WORK REQUIRED
Write out once more the lines running from the top of the entries below to the line with "Verifica que estés", both ends included.
==========
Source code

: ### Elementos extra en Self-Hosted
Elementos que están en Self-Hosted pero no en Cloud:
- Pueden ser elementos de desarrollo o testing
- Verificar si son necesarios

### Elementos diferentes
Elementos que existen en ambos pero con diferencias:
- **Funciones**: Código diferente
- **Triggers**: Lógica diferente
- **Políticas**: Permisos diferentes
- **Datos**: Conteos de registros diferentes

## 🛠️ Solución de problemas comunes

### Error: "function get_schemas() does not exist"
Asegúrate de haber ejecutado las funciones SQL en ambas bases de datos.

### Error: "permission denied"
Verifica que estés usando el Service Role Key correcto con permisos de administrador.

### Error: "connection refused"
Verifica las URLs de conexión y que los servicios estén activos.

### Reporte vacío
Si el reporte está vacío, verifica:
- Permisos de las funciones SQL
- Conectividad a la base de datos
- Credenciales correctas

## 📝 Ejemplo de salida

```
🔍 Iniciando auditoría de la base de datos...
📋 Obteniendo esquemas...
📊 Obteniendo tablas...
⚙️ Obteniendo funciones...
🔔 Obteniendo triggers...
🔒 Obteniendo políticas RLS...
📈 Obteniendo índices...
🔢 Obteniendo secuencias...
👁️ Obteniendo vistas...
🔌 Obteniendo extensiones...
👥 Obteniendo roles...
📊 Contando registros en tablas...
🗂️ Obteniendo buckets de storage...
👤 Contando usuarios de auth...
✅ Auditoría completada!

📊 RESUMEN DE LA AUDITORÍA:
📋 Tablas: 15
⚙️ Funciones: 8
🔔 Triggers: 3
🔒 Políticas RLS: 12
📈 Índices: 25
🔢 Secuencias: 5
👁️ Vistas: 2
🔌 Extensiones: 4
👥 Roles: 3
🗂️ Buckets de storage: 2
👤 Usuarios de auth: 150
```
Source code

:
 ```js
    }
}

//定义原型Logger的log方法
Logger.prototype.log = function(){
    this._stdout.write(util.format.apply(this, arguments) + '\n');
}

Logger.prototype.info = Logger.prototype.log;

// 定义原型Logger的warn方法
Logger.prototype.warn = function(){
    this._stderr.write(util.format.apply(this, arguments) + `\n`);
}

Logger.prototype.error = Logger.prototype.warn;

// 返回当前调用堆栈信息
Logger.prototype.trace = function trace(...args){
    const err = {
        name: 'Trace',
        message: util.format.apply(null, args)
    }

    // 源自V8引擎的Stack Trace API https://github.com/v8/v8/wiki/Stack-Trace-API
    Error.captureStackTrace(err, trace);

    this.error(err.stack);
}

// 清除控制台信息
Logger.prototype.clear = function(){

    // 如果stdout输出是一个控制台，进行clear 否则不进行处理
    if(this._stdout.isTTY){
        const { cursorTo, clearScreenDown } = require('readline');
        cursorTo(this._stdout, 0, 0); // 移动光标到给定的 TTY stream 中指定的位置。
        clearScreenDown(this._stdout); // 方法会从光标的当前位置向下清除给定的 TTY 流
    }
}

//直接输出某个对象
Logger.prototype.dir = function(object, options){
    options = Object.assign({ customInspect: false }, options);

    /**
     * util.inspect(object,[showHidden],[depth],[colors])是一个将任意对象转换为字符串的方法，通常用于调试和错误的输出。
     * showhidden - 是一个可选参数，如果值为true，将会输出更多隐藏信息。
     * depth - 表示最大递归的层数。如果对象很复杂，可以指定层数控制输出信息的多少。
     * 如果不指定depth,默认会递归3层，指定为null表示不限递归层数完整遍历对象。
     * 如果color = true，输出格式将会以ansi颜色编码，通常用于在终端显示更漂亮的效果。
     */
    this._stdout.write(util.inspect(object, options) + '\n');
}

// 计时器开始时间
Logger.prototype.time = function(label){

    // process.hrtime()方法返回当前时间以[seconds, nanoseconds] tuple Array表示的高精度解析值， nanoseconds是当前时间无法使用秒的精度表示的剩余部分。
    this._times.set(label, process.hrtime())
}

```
==========
WRITTEN ANSWER
Source code

: ### Elementos extra en Self-Hosted
Elementos que están en Self-Hosted pero no en Cloud:
- Pueden ser elementos de desarrollo o testing
- Verificar si son necesarios

### Elementos diferentes
Elementos que existen en ambos pero con diferencias:
- **Funciones**: Código diferente
- **Triggers**: Lógica diferente
- **Políticas**: Permisos diferentes
- **Datos**: Conteos de registros diferentes

## 🛠️ Solución de problemas comunes

### Error: "function get_schemas() does not exist"
Asegúrate de haber ejecutado las funciones SQL en ambas bases de datos.

### Error: "permission denied"
Verifica que estés usando el Service Role Key correcto con permisos de administrador.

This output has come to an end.